04-05-2020 07:29 PM
I am trying to use AXI performance Monitor.
I am using it in Profile Mode. I have connected one of the slots to AXI VDMA MM2S channel.
I am observing that for read Channel, the Read Latency count is showing a unusual high number.
I am following Programming Sequence section of profile mode from the specs
Any hint on how to correctly use the Read Latency Count Metric
04-05-2020 07:53 PM
What do you consider to be an "unusually high" number? And what is the data path, to include any and all clock rate conversions, data width conversions, and the slave at the end of the path?
04-09-2020 08:40 PM
Please find a snapshot of how the performance monitor is connected in the design.
Also, I did a simulation and I am observing that outstanding Read Transactions are happening on HP0 port to which Slot1 of the performance monitor is attached.
In Performance Monitor, Read latency is calculated as the time from the start of read address issuance to the
ending of the read data transaction. In outstanding Read Transaction case, address issuance of two transactions is happening a few cycles apart, so Read latency number is more for the second transaction as its address is issued much earlier. For Real read latency, it seems I have to divide the read latency calculated by performance monitor by 2
In AXI Performance Monitor Specs (Page 17), it is mentioned that
Supports a maximum outstanding transaction depth of 32. The write/read latency
metrics are affected by the outstanding transactions
04-10-2020 04:29 AM
Yes, that latency is horrible.
My first question, though, would be: why isn't RREADY held high? That signal is produced within your logic, and it should be something that you can control (somewhat--the interconnect can impact it as well.)
My next question would be whether or not the AXI performance monitor was set up to collect statistics on all ID's, or did only some of your ID's get monitored.
04-10-2020 06:43 AM
Thank you for looking into this issue.
I have following logic in the design
CUSTOM_BLOCK -> VDMA -> ZYNQ_HP0
Performance Monitor is being used in Profile mode and its Slot1 is connected to HP0 Port.
Custom Block reads image data from DDR using MM2S channel of VDMA. The VDMA MM2S channel is configured for 640 HSIZE and 480 VSIZE to read the image data from DDR memory. Each pixel is 16 bit.
The CUSTOM block can load and process only one ROW at a time. So it de-asserts READY to VDMA after one row of 640 pixels is read. So for MM2S interface of VDMA, ready goes low after each row is read and goes high when the row is processed.
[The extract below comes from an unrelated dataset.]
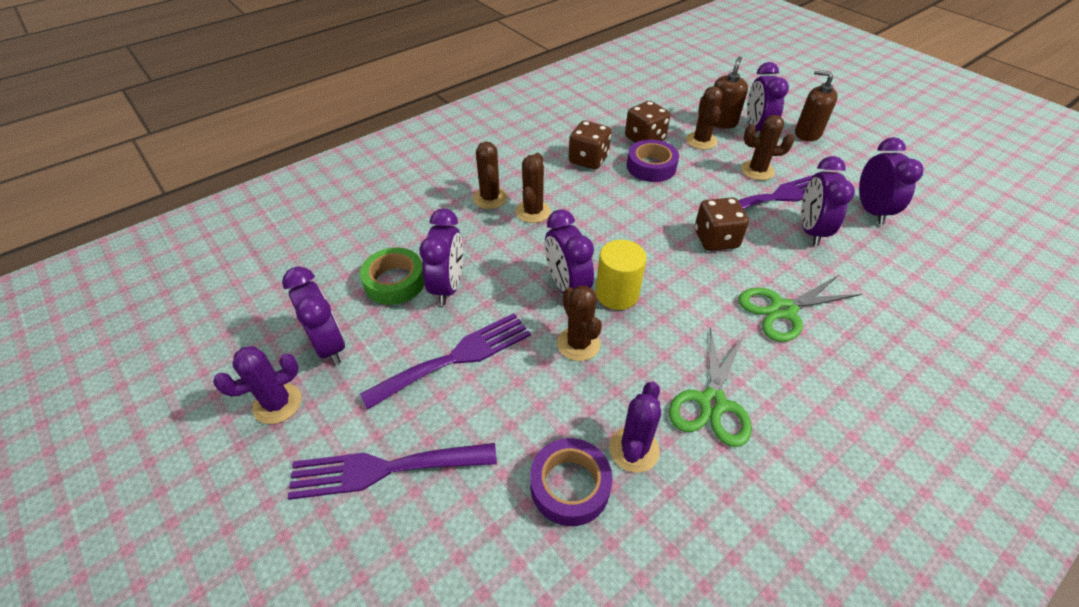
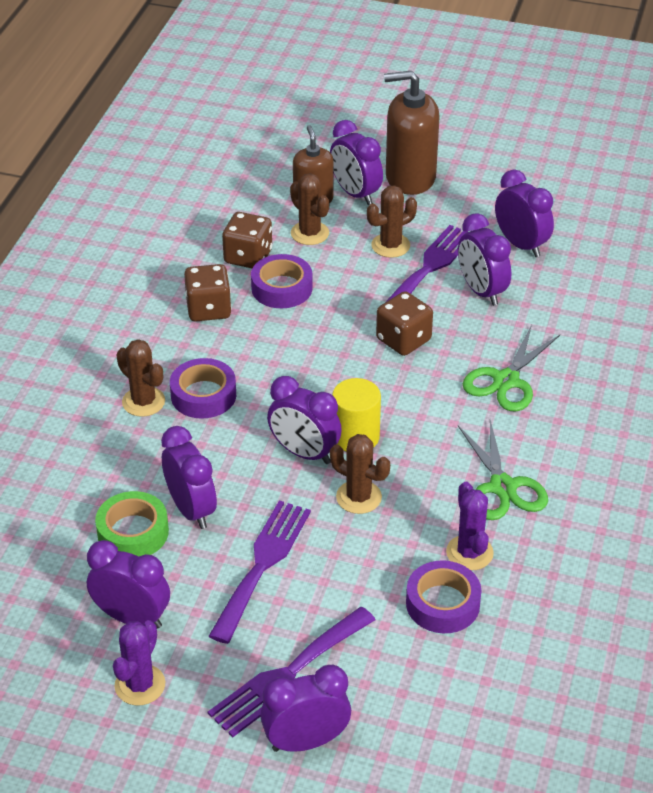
camera: 35 degrees left, 5 degrees down
(336, 548) = (306, 741): none -> purple clock
(533, 212) = (203, 395): brown cactus -> purple tape
(807, 133) = (410, 177): brown soap dispenser -> brown soap dispenser, size x1.59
ID based filtering is only available in Advanced Mode, in my case Performance monitor is used in Profile mode, so it ignores ID for metric calculation.
What I am observing from Sims is that there is one outstanding Read Transaction. I am using PYNQ based setup for validation of my application on the board. In Validation, I am observing that the Read latency value that I get for a frame, if I divide it by 2 and multiply by my clock cycle time, it gives me a number which seems reasonable for the time it takes to read a frame from DDR memory.
04-10-2020 07:04 AM
How wide is the data bus of your custom block? Did you match the interconnect at 128-bits? Also, are you matching the clock rate of the PS? My guess is a no on the second, since video can be notoriously difficult to match sample rates with, but how about the data width?
04-10-2020 07:22 AM
CUSTOM Block Streaming interface to VDMA is 64 bit. VDMA AXI master interface is also 64 bit. ( So MM2S channel is 64 bit)
It is the axi interconnect through which VDMA is connected to Zynq HP0, which does the 64 bit to 128-bit conversion.
Frequence of Clock is 200Mhz